• **THINGS TO DO**
• A. In the wedding invitation discussion, what does the text say many people who are not rich have for rare occasions?
• B. In the wedding invitation discussion, substitute "dress code" for "outfit color" and write out the passage from "That is the" up to and including "celebrate with them?".
• C. List every reason for not attending a wedding that the wedding invitation discussion names.

• **PAGE EXTRACT**
Wedding invitation with rules

It has nothing to do with "not being allowed to wear a certain color". Many people are not rich and have a specific item of clothing that they wear to these rare occasions. Until you struggle with a body where you can not easily find well fitting clothing at a reasonable price, you won't understand the issues with trying to accommodate these types of requests.
That is why I was careful with my wording. Big difference between someone not going because they can’t find an appropriate dress or can’t afford one and someone not going because they don’t like the request or find it rude.
 
That is why I was careful with my wording. Big difference between someone not going because they can’t find an appropriate dress or can’t afford one and someone not going because they don’t like the request or find it rude.
That is the crux here isn't it? Why would anyone want to make their guest, whom you have to assume are either family or friends, feel left out or uncomfortable over something like an outfit color? Why is that more important to the bride and groom than their family or friends and having them there to celebrate with them?
 

It has nothing to do with "not being allowed to wear a certain color". Many people are not rich and have a specific item of clothing that they wear to these rare occasions. Until you struggle with a body where you can not easily find well fitting clothing at a reasonable price, you won't understand the issues with trying to accommodate these types of requests.

• **DATA EXTRACT**
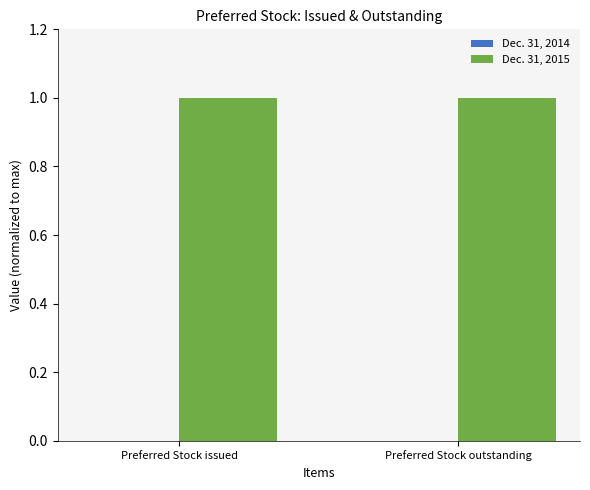

What is the label of the 2nd bar from the right?

Preferred Stock issued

• **SOLUTIONS TO THE EXERCISE**
• A. A specific item of clothing that they wear to these rare occasions.

• B.
That is the crux here isn't it? Why would anyone want to make their guest, whom you have to assume are either family or friends, feel left out or uncomfortable over something like an dress code? Why is that more important to the bride and groom than their family or friends and having them there to celebrate with them?

• C.
- Not being able to find an appropriate dress
- Not being able to afford one
- Not liking the request
- Finding the request rude